» **Goal of the exercise**
Read the data and repeat it in full, exactly.

» **Data under study**
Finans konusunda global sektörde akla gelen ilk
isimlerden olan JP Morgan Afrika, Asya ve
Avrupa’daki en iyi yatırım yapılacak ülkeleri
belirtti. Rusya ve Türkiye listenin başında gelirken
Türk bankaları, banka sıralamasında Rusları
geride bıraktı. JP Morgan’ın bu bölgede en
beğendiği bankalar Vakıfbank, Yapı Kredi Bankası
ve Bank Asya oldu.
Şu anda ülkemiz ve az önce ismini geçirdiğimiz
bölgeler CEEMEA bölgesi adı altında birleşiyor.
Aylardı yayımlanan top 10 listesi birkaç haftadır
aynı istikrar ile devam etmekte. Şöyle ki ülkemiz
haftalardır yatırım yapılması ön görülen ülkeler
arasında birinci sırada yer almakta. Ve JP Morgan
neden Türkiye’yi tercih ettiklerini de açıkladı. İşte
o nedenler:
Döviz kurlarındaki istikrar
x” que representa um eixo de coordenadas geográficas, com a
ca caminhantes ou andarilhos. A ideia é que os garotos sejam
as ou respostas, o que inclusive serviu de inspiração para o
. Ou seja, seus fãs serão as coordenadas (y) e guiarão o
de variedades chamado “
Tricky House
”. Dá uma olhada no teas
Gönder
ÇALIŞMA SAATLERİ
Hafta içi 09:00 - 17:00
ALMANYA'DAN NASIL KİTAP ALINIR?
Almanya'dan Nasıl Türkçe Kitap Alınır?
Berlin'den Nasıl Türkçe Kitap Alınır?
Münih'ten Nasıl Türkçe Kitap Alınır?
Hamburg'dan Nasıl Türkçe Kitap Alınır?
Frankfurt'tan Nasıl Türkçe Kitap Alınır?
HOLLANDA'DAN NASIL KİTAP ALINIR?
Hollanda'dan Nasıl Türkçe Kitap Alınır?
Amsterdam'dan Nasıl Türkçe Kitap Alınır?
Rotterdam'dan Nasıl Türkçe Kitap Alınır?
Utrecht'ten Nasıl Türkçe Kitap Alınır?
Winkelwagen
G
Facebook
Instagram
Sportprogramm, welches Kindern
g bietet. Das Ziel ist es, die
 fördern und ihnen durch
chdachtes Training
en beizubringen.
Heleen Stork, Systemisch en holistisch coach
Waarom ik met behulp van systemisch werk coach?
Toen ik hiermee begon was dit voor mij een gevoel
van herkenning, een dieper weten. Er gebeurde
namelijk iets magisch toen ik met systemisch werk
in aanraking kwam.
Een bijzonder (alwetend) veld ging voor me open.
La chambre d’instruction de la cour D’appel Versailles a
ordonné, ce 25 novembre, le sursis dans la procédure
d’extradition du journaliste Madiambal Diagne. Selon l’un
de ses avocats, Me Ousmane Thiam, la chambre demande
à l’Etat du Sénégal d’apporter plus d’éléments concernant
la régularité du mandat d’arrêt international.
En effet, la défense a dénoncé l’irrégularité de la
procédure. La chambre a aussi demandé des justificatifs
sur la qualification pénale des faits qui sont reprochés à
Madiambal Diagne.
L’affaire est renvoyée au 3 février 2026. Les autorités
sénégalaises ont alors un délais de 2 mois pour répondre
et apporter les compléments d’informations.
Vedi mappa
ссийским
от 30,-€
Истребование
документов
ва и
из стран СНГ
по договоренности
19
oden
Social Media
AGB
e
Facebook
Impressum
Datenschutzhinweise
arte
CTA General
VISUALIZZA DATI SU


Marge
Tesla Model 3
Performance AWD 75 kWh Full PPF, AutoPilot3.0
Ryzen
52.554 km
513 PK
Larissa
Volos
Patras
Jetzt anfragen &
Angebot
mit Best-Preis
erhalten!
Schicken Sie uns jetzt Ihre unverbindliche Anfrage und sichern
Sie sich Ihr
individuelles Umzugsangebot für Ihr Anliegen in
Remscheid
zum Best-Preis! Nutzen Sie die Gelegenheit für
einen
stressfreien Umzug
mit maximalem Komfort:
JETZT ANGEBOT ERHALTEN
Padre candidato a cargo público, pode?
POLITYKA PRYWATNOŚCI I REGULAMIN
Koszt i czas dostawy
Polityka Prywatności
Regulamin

» **Finished task**
Finans konusunda global sektörde akla gelen ilk
isimlerden olan JP Morgan Afrika, Asya ve
Avrupa’daki en iyi yatırım yapılacak ülkeleri
belirtti. Rusya ve Türkiye listenin başında gelirken
Türk bankaları, banka sıralamasında Rusları
geride bıraktı. JP Morgan’ın bu bölgede en
beğendiği bankalar Vakıfbank, Yapı Kredi Bankası
ve Bank Asya oldu.
Şu anda ülkemiz ve az önce ismini geçirdiğimiz
bölgeler CEEMEA bölgesi adı altında birleşiyor.
Aylardı yayımlanan top 10 listesi birkaç haftadır
aynı istikrar ile devam etmekte. Şöyle ki ülkemiz
haftalardır yatırım yapılması ön görülen ülkeler
arasında birinci sırada yer almakta. Ve JP Morgan
neden Türkiye’yi tercih ettiklerini de açıkladı. İşte
o nedenler:
Döviz kurlarındaki istikrar
x” que representa um eixo de coordenadas geográficas, com a
ca caminhantes ou andarilhos. A ideia é que os garotos sejam
as ou respostas, o que inclusive serviu de inspiração para o
. Ou seja, seus fãs serão as coordenadas (y) e guiarão o
de variedades chamado “
Tricky House
”. Dá uma olhada no teas
Gönder
ÇALIŞMA SAATLERİ
Hafta içi 09:00 - 17:00
ALMANYA'DAN NASIL KİTAP ALINIR?
Almanya'dan Nasıl Türkçe Kitap Alınır?
Berlin'den Nasıl Türkçe Kitap Alınır?
Münih'ten Nasıl Türkçe Kitap Alınır?
Hamburg'dan Nasıl Türkçe Kitap Alınır?
Frankfurt'tan Nasıl Türkçe Kitap Alınır?
HOLLANDA'DAN NASIL KİTAP ALINIR?
Hollanda'dan Nasıl Türkçe Kitap Alınır?
Amsterdam'dan Nasıl Türkçe Kitap Alınır?
Rotterdam'dan Nasıl Türkçe Kitap Alınır?
Utrecht'ten Nasıl Türkçe Kitap Alınır?
Winkelwagen
G
Facebook
Instagram
Sportprogramm, welches Kindern
g bietet. Das Ziel ist es, die
 fördern und ihnen durch
chdachtes Training
en beizubringen.
Heleen Stork, Systemisch en holistisch coach
Waarom ik met behulp van systemisch werk coach?
Toen ik hiermee begon was dit voor mij een gevoel
van herkenning, een dieper weten. Er gebeurde
namelijk iets magisch toen ik met systemisch werk
in aanraking kwam.
Een bijzonder (alwetend) veld ging voor me open.
La chambre d’instruction de la cour D’appel Versailles a
ordonné, ce 25 novembre, le sursis dans la procédure
d’extradition du journaliste Madiambal Diagne. Selon l’un
de ses avocats, Me Ousmane Thiam, la chambre demande
à l’Etat du Sénégal d’apporter plus d’éléments concernant
la régularité du mandat d’arrêt international.
En effet, la défense a dénoncé l’irrégularité de la
procédure. La chambre a aussi demandé des justificatifs
sur la qualification pénale des faits qui sont reprochés à
Madiambal Diagne.
L’affaire est renvoyée au 3 février 2026. Les autorités
sénégalaises ont alors un délais de 2 mois pour répondre
et apporter les compléments d’informations.
Vedi mappa
ссийским
от 30,-€
Истребование
документов
ва и
из стран СНГ
по договоренности
19
oden
Social Media
AGB
e
Facebook
Impressum
Datenschutzhinweise
arte
CTA General
VISUALIZZA DATI SU


Marge
Tesla Model 3
Performance AWD 75 kWh Full PPF, AutoPilot3.0
Ryzen
52.554 km
513 PK
Larissa
Volos
Patras
Jetzt anfragen &
Angebot
mit Best-Preis
erhalten!
Schicken Sie uns jetzt Ihre unverbindliche Anfrage und sichern
Sie sich Ihr
individuelles Umzugsangebot für Ihr Anliegen in
Remscheid
zum Best-Preis! Nutzen Sie die Gelegenheit für
einen
stressfreien Umzug
mit maximalem Komfort:
JETZT ANGEBOT ERHALTEN
Padre candidato a cargo público, pode?
POLITYKA PRYWATNOŚCI I REGULAMIN
Koszt i czas dostawy
Polityka Prywatności
Regulamin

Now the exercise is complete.